Arahan penting ini disampaikan oleh Menteri Energi dan Sumber Daya Mineral (ESDM), Bahlil Lahadalia, usai pertemuan di Istana Kepresidenan Jakarta pada Rabu (4/3/2026) kemarin. Langkah ini digadang-gadang sebagai upaya fundamental untuk memperkuat stabilitas pasokan energi di tengah dinamika global.

Menindaklanjuti mandat dari Presiden Prabowo, Bahlil menjelaskan bahwa pemerintah akan segera mengambil langkah konkret berupa pembangunan fasilitas penyimpanan (storage) BBM tambahan. Menurutnya, perluasan infrastruktur penyimpanan ini adalah fondasi krusial untuk memperkuat ketahanan energi bangsa dalam jangka panjang dan meminimalisir risiko kelangkaan.

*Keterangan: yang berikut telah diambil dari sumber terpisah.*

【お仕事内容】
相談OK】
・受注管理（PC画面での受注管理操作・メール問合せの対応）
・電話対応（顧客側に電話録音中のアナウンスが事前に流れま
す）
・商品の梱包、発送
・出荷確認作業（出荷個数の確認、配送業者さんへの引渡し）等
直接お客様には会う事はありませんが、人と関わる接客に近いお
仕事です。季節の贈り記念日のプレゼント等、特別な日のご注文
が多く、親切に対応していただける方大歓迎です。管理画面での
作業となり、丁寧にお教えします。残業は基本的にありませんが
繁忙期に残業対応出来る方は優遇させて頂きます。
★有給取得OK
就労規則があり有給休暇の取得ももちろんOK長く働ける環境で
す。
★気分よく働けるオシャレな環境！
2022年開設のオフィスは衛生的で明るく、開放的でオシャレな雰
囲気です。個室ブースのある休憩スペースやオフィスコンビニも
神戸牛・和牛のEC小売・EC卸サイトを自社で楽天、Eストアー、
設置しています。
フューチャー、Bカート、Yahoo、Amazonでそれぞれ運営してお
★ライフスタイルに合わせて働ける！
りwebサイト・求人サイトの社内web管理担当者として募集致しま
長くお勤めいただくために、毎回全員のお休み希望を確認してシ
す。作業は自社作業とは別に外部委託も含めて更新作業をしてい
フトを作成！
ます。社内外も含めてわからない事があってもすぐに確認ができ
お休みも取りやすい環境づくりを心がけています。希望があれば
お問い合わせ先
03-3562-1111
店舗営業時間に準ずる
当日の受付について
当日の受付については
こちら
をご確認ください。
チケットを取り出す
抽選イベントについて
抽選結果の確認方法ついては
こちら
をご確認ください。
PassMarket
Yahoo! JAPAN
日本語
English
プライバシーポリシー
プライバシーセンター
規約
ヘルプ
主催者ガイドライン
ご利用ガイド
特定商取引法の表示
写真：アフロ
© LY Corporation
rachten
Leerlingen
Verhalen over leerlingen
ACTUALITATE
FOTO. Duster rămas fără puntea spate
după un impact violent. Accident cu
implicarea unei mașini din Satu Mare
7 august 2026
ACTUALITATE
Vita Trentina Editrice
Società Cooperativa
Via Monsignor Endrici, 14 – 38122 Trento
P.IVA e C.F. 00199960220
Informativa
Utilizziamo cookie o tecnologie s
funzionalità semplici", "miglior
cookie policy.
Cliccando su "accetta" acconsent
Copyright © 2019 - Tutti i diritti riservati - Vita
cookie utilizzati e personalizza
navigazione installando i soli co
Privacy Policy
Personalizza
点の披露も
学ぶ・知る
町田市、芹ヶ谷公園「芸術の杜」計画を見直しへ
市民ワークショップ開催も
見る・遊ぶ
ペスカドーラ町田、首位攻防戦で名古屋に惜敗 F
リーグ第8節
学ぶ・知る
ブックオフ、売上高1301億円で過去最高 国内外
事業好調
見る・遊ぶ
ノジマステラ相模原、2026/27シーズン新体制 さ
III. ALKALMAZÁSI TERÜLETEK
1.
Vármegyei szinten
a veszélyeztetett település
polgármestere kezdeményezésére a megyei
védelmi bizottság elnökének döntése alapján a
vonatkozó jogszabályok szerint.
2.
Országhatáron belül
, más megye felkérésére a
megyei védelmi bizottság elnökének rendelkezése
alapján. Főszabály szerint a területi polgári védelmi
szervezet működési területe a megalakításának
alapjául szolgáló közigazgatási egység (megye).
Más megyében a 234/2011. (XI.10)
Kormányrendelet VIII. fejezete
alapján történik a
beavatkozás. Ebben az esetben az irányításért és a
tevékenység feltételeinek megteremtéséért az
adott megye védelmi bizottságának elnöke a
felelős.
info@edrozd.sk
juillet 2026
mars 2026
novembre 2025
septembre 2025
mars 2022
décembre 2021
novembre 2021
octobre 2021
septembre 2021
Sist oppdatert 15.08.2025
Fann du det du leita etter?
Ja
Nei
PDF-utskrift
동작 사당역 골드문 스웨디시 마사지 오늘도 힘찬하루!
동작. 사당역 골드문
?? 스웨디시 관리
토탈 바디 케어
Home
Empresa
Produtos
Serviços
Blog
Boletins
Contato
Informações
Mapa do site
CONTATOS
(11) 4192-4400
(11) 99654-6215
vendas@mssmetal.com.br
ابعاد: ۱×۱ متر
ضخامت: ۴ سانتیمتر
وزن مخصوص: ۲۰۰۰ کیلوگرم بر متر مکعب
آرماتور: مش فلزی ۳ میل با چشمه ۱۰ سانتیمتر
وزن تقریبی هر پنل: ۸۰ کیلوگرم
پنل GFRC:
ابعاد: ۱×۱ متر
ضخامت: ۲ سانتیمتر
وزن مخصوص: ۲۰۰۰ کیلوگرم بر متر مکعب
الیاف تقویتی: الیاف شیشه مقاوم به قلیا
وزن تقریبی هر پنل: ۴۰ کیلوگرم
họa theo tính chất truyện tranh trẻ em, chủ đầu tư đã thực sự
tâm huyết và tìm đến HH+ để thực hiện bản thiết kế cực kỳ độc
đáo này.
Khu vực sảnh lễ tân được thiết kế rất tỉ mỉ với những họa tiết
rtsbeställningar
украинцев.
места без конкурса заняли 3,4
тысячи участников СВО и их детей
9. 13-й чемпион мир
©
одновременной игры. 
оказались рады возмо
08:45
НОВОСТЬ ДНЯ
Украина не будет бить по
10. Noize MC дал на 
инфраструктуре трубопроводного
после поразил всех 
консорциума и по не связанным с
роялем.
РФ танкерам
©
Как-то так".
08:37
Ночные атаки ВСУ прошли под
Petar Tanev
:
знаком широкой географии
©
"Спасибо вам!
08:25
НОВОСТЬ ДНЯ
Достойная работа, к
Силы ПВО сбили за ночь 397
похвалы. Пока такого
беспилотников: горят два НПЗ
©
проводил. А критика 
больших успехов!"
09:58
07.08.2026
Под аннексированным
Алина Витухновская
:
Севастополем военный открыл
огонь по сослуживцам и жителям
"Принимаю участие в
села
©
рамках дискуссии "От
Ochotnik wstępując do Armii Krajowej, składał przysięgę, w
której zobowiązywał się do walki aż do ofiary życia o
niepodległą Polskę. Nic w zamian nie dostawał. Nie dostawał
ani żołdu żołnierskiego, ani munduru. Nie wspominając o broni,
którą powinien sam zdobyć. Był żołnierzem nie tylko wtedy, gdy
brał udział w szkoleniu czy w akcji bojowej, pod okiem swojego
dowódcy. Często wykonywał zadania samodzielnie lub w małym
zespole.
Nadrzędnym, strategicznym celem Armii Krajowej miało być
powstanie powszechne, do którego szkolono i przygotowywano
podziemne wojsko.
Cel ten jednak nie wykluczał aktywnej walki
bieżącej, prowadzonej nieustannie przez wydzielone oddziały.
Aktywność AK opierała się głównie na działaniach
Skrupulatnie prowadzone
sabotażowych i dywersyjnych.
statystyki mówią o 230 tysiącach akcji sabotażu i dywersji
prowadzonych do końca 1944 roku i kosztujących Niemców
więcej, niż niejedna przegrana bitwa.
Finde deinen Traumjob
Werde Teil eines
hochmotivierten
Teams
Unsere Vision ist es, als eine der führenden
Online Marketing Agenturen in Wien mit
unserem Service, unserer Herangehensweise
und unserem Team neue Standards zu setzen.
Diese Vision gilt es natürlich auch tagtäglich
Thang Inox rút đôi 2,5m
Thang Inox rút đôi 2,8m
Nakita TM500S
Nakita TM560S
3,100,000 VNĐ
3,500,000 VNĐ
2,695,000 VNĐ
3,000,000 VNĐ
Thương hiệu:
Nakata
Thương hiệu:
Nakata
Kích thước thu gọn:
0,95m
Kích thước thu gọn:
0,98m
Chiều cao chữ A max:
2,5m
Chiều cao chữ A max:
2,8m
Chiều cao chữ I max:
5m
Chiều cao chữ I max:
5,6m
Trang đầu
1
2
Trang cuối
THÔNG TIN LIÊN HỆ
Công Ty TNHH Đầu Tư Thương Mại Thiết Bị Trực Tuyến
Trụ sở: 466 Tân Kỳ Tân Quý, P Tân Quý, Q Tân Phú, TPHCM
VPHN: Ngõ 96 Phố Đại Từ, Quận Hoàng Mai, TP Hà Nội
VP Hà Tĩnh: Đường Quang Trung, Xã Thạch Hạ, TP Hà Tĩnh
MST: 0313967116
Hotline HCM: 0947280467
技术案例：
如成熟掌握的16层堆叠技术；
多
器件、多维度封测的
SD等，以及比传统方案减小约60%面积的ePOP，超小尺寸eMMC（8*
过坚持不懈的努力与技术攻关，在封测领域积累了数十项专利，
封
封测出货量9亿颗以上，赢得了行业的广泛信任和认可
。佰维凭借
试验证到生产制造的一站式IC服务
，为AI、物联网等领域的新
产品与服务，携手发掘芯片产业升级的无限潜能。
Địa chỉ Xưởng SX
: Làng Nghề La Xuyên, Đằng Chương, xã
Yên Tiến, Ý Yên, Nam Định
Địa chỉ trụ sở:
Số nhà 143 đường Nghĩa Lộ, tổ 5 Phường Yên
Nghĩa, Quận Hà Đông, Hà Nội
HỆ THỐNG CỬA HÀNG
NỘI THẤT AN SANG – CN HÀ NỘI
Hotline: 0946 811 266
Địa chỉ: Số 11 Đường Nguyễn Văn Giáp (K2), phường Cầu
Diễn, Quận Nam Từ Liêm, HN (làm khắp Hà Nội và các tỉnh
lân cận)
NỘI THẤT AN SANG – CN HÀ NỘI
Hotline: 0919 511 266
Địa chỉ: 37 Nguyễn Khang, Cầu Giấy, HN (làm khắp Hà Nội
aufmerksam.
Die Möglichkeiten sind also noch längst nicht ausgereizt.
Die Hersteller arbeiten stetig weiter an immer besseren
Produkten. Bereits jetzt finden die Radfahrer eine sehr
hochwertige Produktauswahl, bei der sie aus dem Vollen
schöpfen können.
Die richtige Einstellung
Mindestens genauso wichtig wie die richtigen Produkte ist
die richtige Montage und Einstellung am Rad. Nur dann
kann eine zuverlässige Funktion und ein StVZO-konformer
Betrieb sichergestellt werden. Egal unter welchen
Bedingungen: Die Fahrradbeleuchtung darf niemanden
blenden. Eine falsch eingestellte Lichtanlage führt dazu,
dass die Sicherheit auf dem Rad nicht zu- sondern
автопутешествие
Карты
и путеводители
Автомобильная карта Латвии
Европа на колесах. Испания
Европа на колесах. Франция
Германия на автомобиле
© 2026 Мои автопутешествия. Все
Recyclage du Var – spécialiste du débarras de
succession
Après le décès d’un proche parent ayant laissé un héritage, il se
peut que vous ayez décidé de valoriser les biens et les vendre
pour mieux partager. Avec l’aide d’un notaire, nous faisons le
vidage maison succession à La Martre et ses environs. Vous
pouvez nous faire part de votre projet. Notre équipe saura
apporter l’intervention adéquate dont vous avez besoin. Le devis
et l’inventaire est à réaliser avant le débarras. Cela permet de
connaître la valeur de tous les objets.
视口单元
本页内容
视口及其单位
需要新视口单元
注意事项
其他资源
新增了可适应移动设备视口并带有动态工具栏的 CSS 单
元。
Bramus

"Arahan Bapak Presiden sangat jelas, agar kita segera membangun storage tambahan supaya cadangan BBM kita bisa mencapai durasi tiga bulan," ujar Bahlil, seperti dikutip Chapnews.id pada Kamis (5/3/2026).
Ketika ditanya mengenai lokasi potensial untuk fasilitas penyimpanan baru ini, Bahlil mengungkapkan bahwa salah satu opsi utama yang sedang dikaji pemerintah adalah di wilayah Sumatra. "Salah satu alternatif terbaiknya memang di wilayah Sumatra," pungkasnya, mengindikasikan fokus strategis pada pulau tersebut untuk mendukung distribusi dan keamanan pasokan.